__Task description__.
Update the listing below by replacing "common name" with "vernacular name" and keep every other word unchanged. Leave the pictures out of your answer.

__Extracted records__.
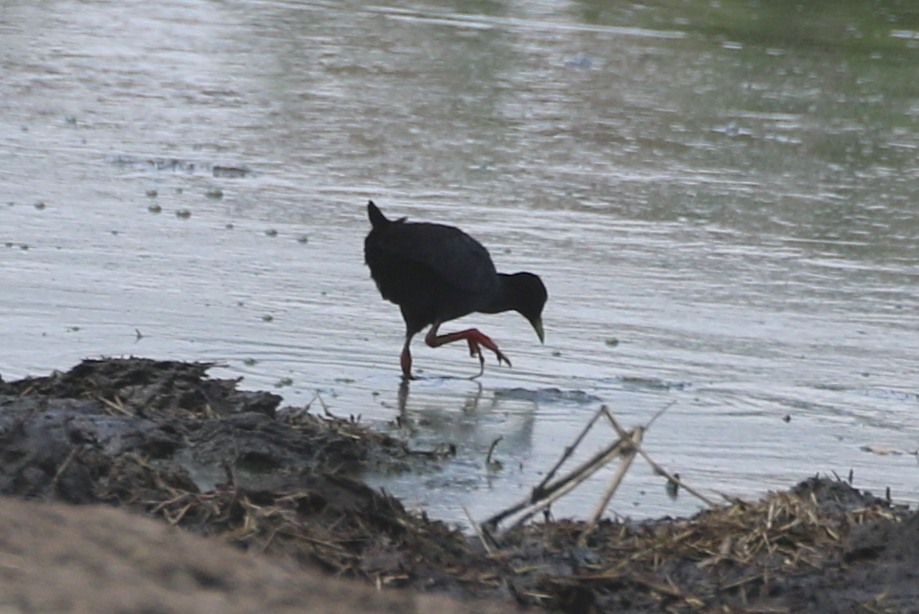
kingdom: Animalia
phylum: Chordata
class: Aves
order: Gruiformes
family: Rallidae
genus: Amaurornis
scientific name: Amaurornis flavirostra
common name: Black crake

__Reply__.
kingdom: Animalia
phylum: Chordata
class: Aves
order: Gruiformes
family: Rallidae
genus: Amaurornis
scientific name: Amaurornis flavirostra
vernacular name: Black crake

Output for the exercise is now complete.